Trade links among the southern and eastern Mediterranean countries have remained at a very low level. There is room for greater commercial integration, although the scope for an increase in intra-regional trade volume is limited. Southern and Eastern Mediterranean Countries face important political, social and economic challenges. Meeting these becomes easier if there is economic growth rather than the economic stagnation still suffered in some countries in the region. Indeed sustained, high economic growth is required if those countries are to address its unemployment problems, find jobs for the large numbers about to enter the labour market, and improve its social indicators.

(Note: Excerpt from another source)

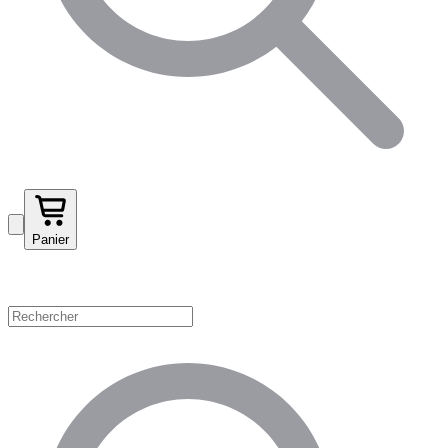
Panier
Magasinez par catégorie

The main key to economic progress for each country is to reform its economy, taking advantage of globalisation by integrating into the world economy.

So it is not surprising to find renewed emphasis on greater regional integration involving groups of Arab economies such as the Arab Maghreb Union or the Unified Arab Market, fully encouraged and supported by the EU. The prospects for such integration efforts are boosted by improvements in the enabling economic environment. However, political conditions, particularly the Arab-Israeli dimension, are likely to limit regional integration efforts at this stage. What is likely to materialize is closer integration between subsets of countries in the region, particularly Arab ones, with potentially important, direct and indirect welfare gains for the participants.

The policy changes required for successful economic integration are the same as those needed if the countries of the region are to benefit from the more general process of globalisation and integration into the world economy. This point is best illustrated by the dynamic Asian economies, where outward-oriented development strategies have been associated with intensified regional economic interaction.

There are many indications, geographical, cultural or economic, that suggest there is scope for considerable gains from greater economic interactions within the Mediterranean region. However, the Arab-Israeli conflict and intra-Arab conflict, coupled with inappropriate economic policies, have kept south-south regional economic interactions at an abnormally low level in recent decades. Merely to restore these interactions to their natural levels would give an important boost to economic growth within the region. The developing peace process offers a major opportunity for enhanced economic cooperation within the Euro-Mediterranean. As Western Europe found after World War II, such cooperation strengthens not only the economic well-being of countries in the region, but also peace.

What is required to reach a homogeneous space of development in the Euro-Mediterranean region is on one hand a steadfast commitment by countries to structural reforms, including continued multilateral liberalization, along with the removal of impediments to regional economic interaction and a strengthening of the institutional framework. On the other hand the EU should through its new policy strengthen its’ partnership with the Southern Mediterranean Countries and to register its’ efforts in a lasting strategy perspective.